> _EXERCISE DIRECTIONS_:
Wherever "tail" occurs in the entries, copy the line that holds it.

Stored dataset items
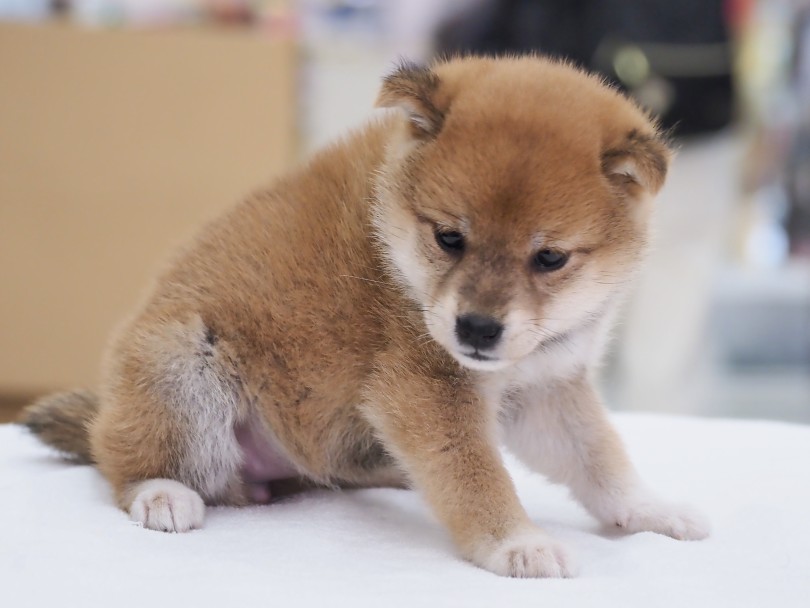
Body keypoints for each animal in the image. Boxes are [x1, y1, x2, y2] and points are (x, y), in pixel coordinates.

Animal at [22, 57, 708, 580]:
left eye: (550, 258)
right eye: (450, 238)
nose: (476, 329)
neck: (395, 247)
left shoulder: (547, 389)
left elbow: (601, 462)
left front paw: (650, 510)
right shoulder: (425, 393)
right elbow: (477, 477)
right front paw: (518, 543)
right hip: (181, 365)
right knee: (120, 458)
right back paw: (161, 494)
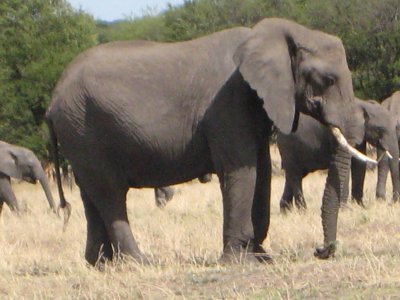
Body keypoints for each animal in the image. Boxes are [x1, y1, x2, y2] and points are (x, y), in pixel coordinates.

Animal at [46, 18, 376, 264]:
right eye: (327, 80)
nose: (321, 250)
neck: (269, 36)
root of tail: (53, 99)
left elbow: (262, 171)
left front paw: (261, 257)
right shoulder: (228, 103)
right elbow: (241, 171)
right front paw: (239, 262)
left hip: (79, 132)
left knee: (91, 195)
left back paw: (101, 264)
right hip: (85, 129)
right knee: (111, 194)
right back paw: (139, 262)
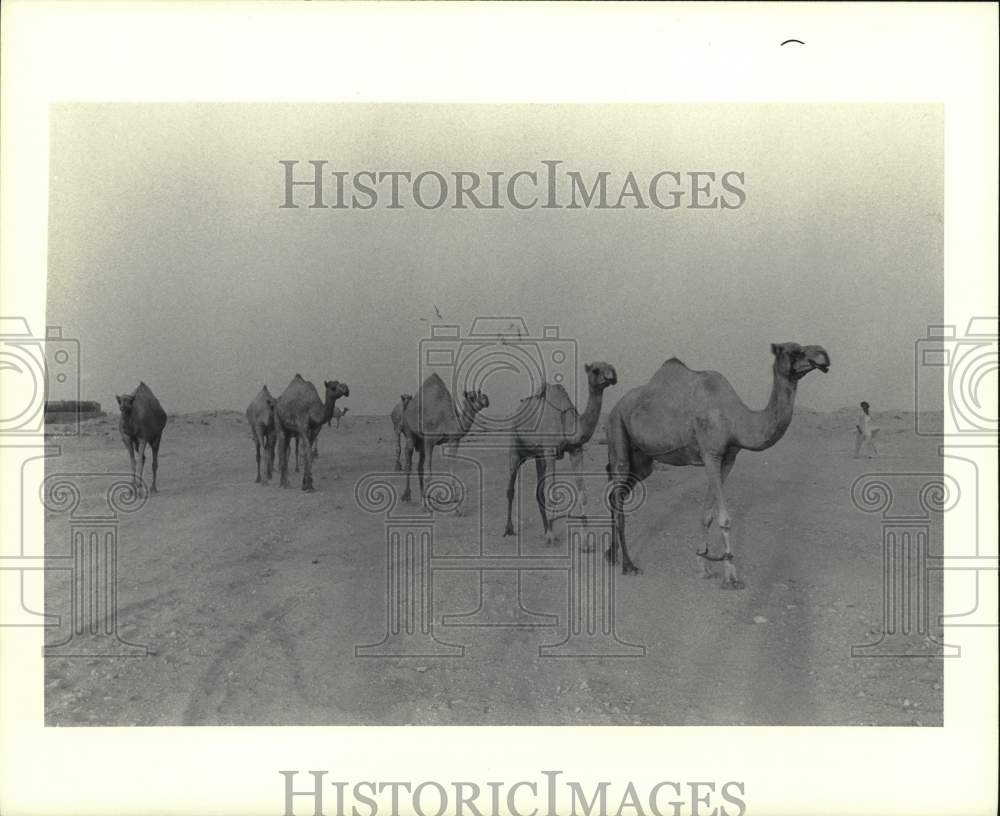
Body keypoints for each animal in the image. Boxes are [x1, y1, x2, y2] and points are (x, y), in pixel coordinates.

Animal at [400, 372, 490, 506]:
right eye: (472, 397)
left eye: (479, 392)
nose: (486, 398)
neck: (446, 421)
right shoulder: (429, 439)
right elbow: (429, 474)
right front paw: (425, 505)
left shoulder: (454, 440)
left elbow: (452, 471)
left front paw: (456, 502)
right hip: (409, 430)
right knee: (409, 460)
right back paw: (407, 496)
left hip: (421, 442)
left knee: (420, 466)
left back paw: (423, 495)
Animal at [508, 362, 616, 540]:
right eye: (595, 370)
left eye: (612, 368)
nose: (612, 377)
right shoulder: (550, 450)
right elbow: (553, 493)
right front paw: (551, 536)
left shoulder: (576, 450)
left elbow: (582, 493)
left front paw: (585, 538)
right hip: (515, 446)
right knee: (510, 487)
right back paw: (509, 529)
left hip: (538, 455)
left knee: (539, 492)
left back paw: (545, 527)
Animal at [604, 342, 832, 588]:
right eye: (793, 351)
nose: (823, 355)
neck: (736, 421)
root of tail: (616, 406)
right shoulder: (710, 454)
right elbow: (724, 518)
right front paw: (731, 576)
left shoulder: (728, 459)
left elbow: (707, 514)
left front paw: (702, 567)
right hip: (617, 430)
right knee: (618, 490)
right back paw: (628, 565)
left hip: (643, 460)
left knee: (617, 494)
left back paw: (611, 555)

==

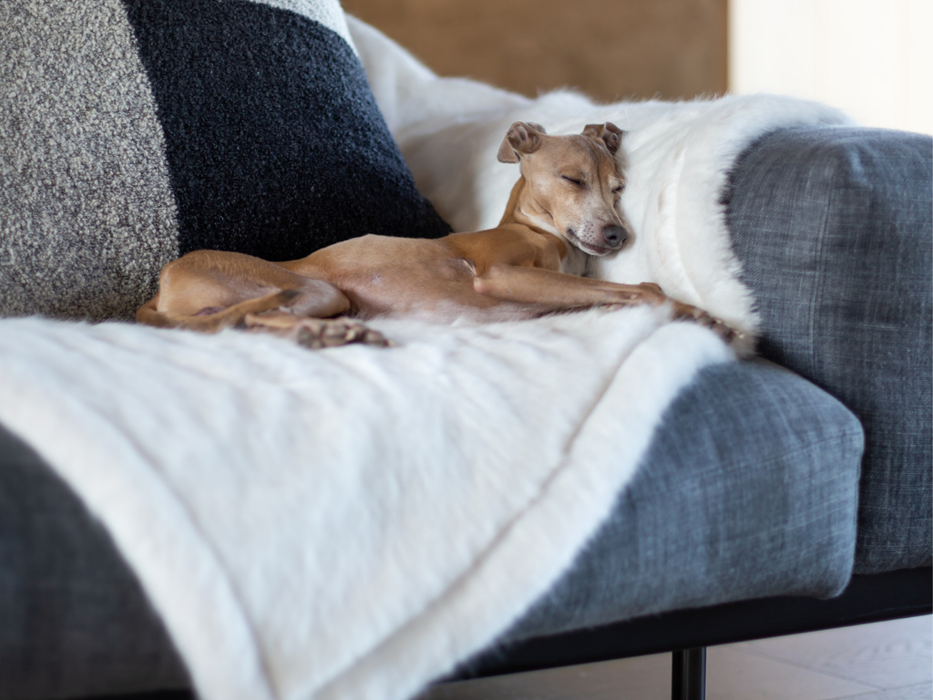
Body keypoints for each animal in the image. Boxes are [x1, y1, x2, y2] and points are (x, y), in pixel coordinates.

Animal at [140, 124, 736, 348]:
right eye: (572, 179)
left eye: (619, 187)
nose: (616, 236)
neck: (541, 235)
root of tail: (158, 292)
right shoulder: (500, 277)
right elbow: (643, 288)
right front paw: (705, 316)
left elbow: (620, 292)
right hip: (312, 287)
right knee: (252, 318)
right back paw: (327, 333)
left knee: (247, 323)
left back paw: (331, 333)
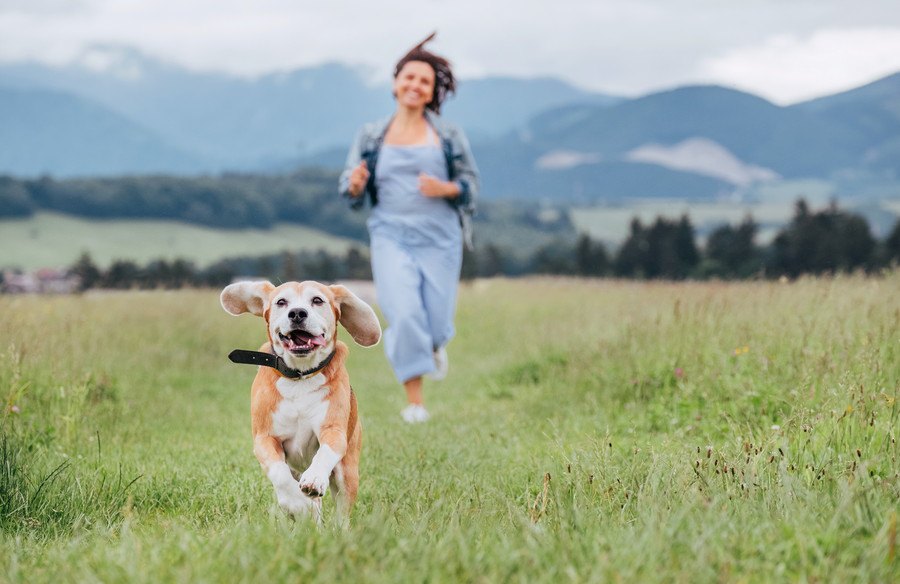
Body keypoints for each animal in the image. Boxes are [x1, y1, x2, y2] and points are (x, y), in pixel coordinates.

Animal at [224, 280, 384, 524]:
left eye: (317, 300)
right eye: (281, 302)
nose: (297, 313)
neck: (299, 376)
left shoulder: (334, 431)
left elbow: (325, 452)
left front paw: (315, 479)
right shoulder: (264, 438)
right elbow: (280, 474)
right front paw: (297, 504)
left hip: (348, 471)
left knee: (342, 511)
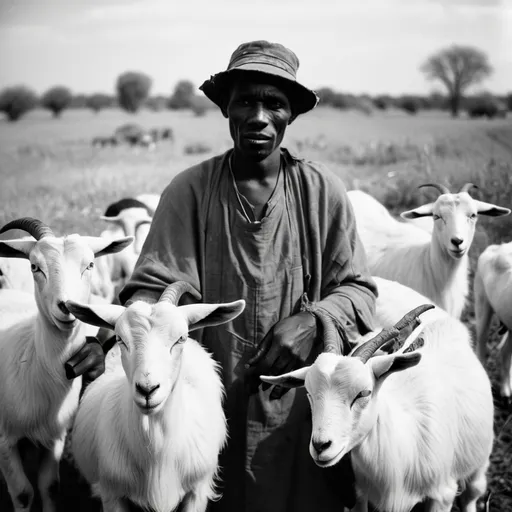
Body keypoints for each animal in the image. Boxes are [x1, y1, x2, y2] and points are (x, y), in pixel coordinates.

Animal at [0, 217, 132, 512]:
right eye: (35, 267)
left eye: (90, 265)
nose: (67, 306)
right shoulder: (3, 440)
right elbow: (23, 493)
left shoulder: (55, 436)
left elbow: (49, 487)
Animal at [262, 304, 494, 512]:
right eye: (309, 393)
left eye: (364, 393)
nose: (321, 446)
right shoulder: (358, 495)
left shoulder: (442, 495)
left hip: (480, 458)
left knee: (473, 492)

> _ANSWER TO THE EXERCISE_:
root of tail: (53, 99)
root of tail: (616, 406)
root of tail: (158, 292)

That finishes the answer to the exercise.